My board takes 25 seconds from opencore to login-screen and its stuck for about 3 seconds on something about USB "missing required descriptor" or "power supply unavailable: assuming successful power". the rest of the 25 seconds are just running text, not stopping or waiting anywhere...
I am really interested in your BIOS-Settings if you have anything special and I want to ask which method you use for USB (because that seems to slow down my boot a bit).
Do you use the latest BIOS? have you flashed the thunderbolt-chip or is it original?
How long does your board take from power on to BIOS / Opencore?
Would it be possible to get your BIOS-profile and your EFI so I could test if my boot-speed changes with exactly your setup?
Hey
@CaseySJ, with your flashed NVM 50 on the Vision D, does your boot time increase? I noticed that on my Vision D, with the Flashed Thunderbolt NVM, the system post time increases by about 20 seconds or so. Seems that the motherboard is trying to communicate with the thunderbolt controller during post... On stock NVM, boot time is shortened significantly.

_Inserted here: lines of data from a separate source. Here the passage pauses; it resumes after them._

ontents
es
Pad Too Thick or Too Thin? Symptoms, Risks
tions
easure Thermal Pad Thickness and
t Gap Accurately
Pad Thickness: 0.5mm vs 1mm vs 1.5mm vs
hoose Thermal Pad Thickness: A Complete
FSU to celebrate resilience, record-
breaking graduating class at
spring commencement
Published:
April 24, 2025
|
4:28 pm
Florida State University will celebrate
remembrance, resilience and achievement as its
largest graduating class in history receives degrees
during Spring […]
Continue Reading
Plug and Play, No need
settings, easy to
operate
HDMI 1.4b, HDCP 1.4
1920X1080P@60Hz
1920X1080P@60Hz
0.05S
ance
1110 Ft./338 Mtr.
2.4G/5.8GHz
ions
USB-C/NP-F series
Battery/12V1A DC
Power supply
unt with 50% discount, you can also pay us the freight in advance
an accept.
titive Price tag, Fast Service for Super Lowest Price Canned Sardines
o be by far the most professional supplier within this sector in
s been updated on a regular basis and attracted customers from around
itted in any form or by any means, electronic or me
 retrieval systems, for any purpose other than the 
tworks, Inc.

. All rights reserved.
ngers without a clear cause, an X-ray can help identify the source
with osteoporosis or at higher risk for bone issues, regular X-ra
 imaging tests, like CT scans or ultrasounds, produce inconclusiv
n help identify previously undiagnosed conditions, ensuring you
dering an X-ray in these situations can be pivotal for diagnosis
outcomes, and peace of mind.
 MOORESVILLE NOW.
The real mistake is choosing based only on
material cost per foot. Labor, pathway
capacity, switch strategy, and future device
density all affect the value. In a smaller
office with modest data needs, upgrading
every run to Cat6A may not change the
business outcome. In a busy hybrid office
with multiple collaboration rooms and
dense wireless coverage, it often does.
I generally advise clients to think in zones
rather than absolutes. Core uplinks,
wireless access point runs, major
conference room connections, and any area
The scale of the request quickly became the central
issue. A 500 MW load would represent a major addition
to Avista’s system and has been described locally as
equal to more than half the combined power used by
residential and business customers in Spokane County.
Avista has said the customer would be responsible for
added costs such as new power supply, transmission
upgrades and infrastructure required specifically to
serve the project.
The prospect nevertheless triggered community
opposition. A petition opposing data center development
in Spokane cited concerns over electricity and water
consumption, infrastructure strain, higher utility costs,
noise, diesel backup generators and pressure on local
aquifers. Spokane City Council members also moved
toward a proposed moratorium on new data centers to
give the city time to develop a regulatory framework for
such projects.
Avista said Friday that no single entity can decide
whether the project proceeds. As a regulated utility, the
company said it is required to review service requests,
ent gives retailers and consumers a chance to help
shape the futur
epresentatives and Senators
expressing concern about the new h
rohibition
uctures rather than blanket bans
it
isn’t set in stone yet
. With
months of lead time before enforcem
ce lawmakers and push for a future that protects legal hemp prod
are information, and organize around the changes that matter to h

I experienced the same problem, but because flashing TB was the first thing I did, I don't know if it would have booted faster without flashing the chip. I got the board, made blind BIOS-Update to F5 over QFlash+ and than flashed the chip. My board then needed about 30 seconds from power on to BIOS. The display on the Board showed "80" for about 17 seconds of that time, and the VGA-LED was lighing most of that 30 seconds. As a side-note, I noticed that one of the network-adapters had MAC 00:00:00:00:00:00. I tried everything, resetting, CMOS-Reset, installing the firmware-Update again, remove all hardware...even with just CPU and RAM and with complete reset BIOS it still took 30 seconds to BIOS. I then decided to return the board.
Then I was more careful with the new one: I first made sure that it booted quicker with original TB-Firmware. Instead of 30 seconds, it now took about 8 seconds to BIOS, with the same BIOS-Version and -settings and the same hardware installed than I had on my old board. Then I flashed the TB-Chip, so now the config was exactly like on my old board, and it still needed only 8 seconds to BIOS.

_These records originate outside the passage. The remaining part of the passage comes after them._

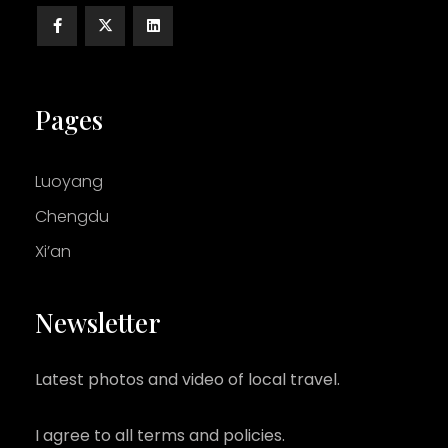
Pages
Luoyang
Chengdu
Xi’an
Newsletter
Latest photos and video of local travel.
I agree to all terms and policies.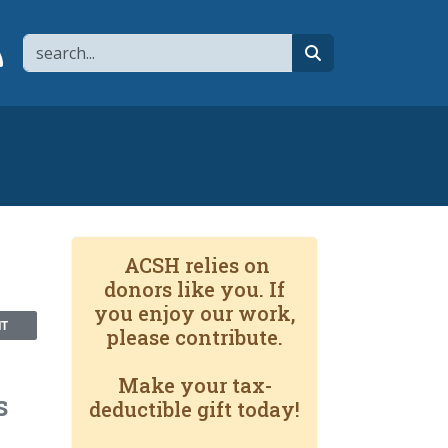
Search
page
 YouTube channel
 to flipboard
Link to RSS
search
ACSH relies on
donors like you. If
you enjoy our work,
NT
please contribute.
Make your tax-
s
deductible gift today!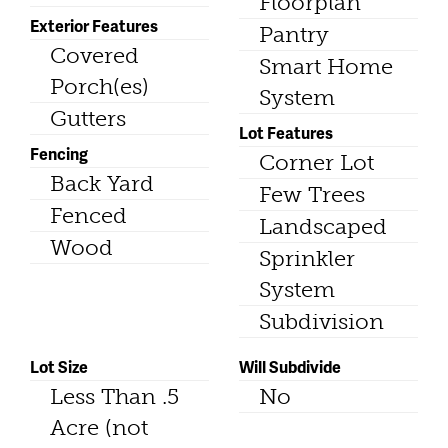
Floorplan
Exterior Features
Pantry
Covered
Smart Home
Porch(es)
System
Gutters
Lot Features
Fencing
Corner Lot
Back Yard
Few Trees
Fenced
Landscaped
Wood
Sprinkler
System
Subdivision
Lot Size
Will Subdivide
Less Than .5
No
Acre (not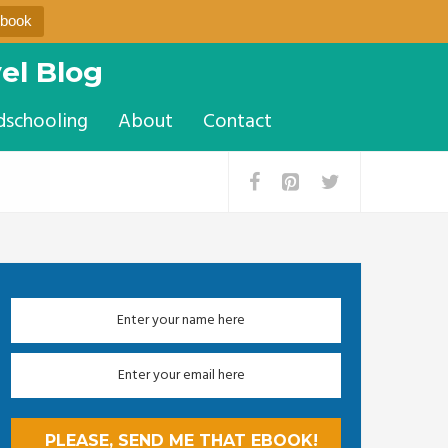
Ebook
el Blog
dschooling
About
Contact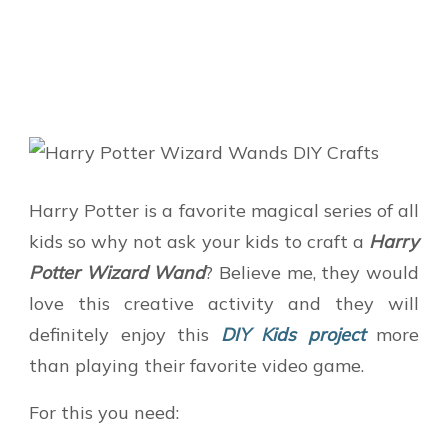
Harry Potter is a favorite magical series of all
kids so why not ask your kids to craft a
Harry
Potter Wizard Wand
? Believe me, they would
love this creative activity and they will
definitely enjoy this
DIY Kids project
more
than playing their favorite video game.
For this you need: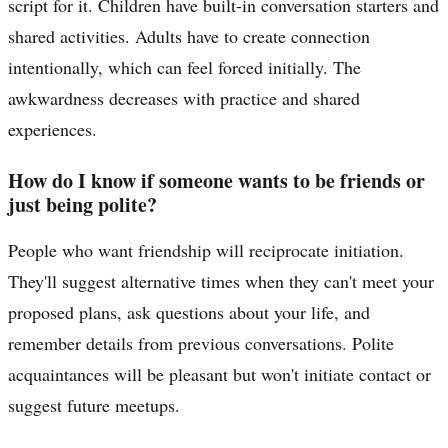
script for it. Children have built-in conversation starters and
shared activities. Adults have to create connection
intentionally, which can feel forced initially. The
awkwardness decreases with practice and shared
experiences.
How do I know if someone wants to be friends or
just being polite?
People who want friendship will reciprocate initiation.
They'll suggest alternative times when they can't meet your
proposed plans, ask questions about your life, and
remember details from previous conversations. Polite
acquaintances will be pleasant but won't initiate contact or
suggest future meetups.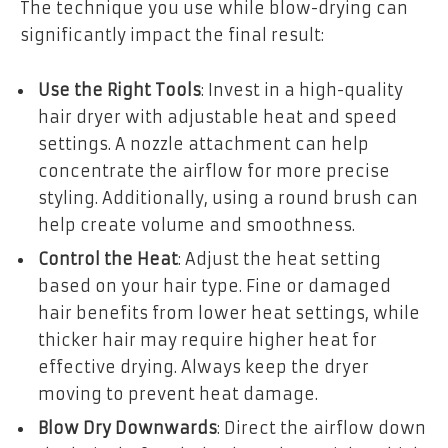
The technique you use while blow-drying can
significantly impact the final result:
Use the Right Tools
: Invest in a high-quality
hair dryer with adjustable heat and speed
settings. A nozzle attachment can help
concentrate the airflow for more precise
styling. Additionally, using a round brush can
help create volume and smoothness.
Control the Heat
: Adjust the heat setting
based on your hair type. Fine or damaged
hair benefits from lower heat settings, while
thicker hair may require higher heat for
effective drying. Always keep the dryer
moving to prevent heat damage.
Blow Dry Downwards
: Direct the airflow down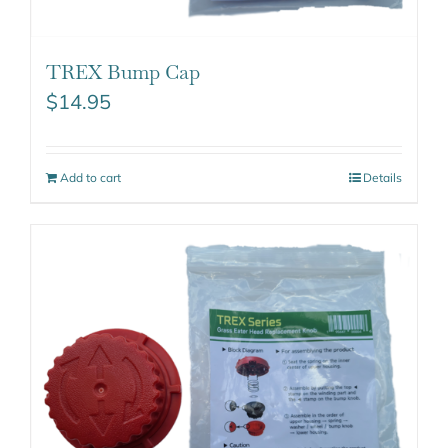
TREX Bump Cap
$
14.95
Add to cart
Details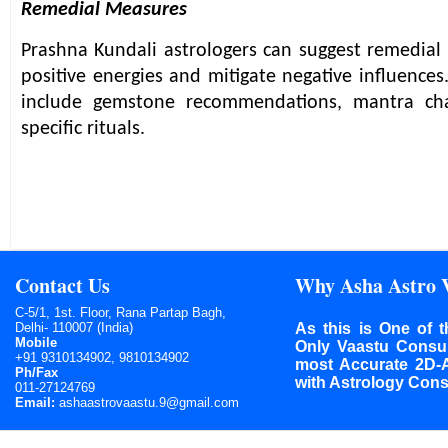
Remedial Measures
Prashna Kundali astrologers can suggest remedia
positive energies and mitigate negative influence
include gemstone recommendations, mantra cha
specific rituals.
Contact Us
Why Asha Astro 
C-5/1, 1st. Floor, Rana Partap Bagh,
Delhi- 110007 (India)
As this is One of t
Mobile
Only Vaastu Consult
+91 9310134902, 9810134902
most Accurate 2D-
Ph/Fax
with Astrology Cons
011-27124769
Email:
ashaastrovaastu.9@gmail.com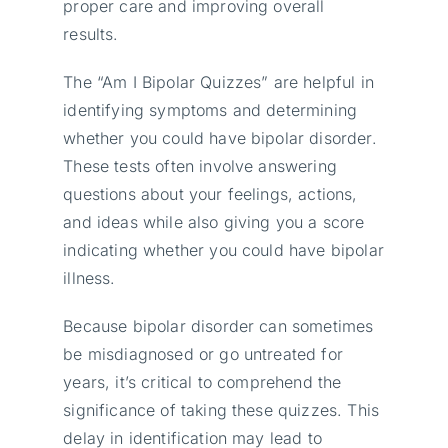
proper care and improving overall
results.
The “Am I Bipolar Quizzes” are helpful in
identifying symptoms and determining
whether you could have bipolar disorder.
These tests often involve answering
questions about your feelings, actions,
and ideas while also giving you a score
indicating whether you could have bipolar
illness.
Because bipolar disorder can sometimes
be misdiagnosed or go untreated for
years, it’s critical to comprehend the
significance of taking these quizzes. This
delay in identification may lead to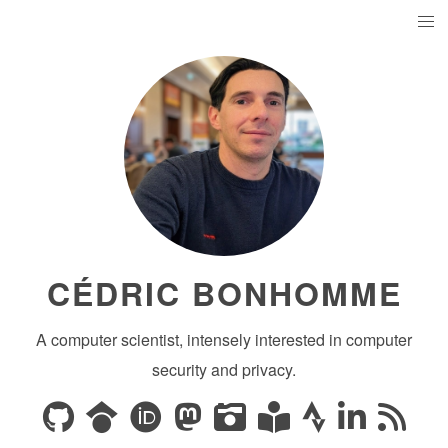
CÉDRIC BONHOMME
A computer scientist, intensely interested in computer
security and privacy.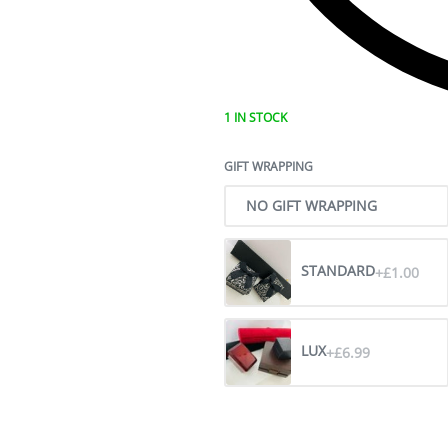
1 IN STOCK
GIFT WRAPPING
NO GIFT WRAPPING
STANDARD
+£1.00
LUX
+£6.99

I guess 8 seconds is still not really fast, but its better than waiting 30 seconds...and now the hex-codes on the board's display just run through, its not pausing anymore at "80", not even for a second.

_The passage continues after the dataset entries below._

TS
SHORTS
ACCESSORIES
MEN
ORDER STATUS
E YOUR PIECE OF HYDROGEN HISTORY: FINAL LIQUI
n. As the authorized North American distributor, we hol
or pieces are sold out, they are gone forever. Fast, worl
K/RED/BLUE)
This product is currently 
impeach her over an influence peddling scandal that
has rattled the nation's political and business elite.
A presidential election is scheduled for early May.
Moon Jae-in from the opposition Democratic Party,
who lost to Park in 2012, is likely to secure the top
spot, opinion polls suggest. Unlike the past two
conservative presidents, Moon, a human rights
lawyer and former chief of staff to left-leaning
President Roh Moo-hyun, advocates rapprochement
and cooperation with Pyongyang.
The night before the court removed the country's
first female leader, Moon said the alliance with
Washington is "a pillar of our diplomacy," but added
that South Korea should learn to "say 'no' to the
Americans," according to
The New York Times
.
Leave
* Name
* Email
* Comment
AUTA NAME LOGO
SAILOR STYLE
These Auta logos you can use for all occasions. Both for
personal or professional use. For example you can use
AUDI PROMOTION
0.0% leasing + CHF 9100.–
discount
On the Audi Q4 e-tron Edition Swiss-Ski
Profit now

I also noticed that a Diff between the TB-Firmware-BIN of my first (broken) board and the modified Firmware-BIN from here showed a lot more differences than a Diff between the original TB-FW of my second board and the modified Firmware-BIN from here. So overall, returning the first board was the right choice I guess.
Because you also seem to have slow boots: do you have a valid MAC on both of your network cards? is your board pausing at a specific code while it boots? how many differences do you see in your thunderbolt-firmware compared to the modified one? I attached my TB-Bins from my first and my second board for you, if you want to compare.
I don't know if this helps to get more knowledge about the slow boots, but it looks like there is the possibility that thunderbolt-flashing (or something else, maybe not directly related to TB) has an impact on POST/boot times.